**Exercise description**
Rewrite the entries from the very beginning through the line with "country: Colombia", changing "name author" to "authority" and leaving everything else untouched. Return only those lines.

[BEGIN Material]

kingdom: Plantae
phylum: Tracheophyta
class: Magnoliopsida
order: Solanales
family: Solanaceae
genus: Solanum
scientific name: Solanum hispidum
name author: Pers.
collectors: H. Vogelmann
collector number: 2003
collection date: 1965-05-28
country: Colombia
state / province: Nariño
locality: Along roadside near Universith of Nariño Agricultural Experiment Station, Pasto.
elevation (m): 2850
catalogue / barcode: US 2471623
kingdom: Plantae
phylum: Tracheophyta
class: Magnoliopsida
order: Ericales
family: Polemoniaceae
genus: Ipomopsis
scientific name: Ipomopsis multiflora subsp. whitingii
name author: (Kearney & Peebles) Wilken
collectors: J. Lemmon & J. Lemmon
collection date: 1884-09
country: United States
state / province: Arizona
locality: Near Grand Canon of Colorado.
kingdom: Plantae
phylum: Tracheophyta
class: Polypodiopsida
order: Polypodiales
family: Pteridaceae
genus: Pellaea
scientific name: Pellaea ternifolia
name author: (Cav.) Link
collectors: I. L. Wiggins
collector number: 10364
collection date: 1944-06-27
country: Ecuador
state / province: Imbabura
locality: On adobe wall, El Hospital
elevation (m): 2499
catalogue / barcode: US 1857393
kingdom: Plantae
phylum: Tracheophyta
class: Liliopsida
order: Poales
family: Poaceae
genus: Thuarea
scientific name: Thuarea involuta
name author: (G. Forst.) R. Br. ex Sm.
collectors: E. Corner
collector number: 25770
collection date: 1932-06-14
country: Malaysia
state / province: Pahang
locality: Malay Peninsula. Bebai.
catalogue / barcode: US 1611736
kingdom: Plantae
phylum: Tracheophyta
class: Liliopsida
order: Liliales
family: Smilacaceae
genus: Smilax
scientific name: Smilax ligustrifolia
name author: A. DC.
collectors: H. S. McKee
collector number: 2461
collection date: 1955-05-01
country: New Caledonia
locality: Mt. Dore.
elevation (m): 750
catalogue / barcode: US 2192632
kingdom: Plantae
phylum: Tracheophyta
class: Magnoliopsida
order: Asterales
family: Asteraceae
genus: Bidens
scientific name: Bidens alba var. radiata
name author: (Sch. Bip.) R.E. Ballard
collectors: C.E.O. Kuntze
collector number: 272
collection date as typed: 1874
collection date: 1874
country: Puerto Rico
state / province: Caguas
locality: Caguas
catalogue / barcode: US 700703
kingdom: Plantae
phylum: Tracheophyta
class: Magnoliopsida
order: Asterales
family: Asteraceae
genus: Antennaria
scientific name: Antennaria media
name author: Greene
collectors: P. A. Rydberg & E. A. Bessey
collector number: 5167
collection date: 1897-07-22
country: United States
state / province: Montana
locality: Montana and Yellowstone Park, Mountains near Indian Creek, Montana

[END Material]

**Answer to this exercise**
kingdom: Plantae
phylum: Tracheophyta
class: Magnoliopsida
order: Solanales
family: Solanaceae
genus: Solanum
scientific name: Solanum hispidum
authority: Pers.
collectors: H. Vogelmann
collector number: 2003
collection date: 1965-05-28
country: Colombia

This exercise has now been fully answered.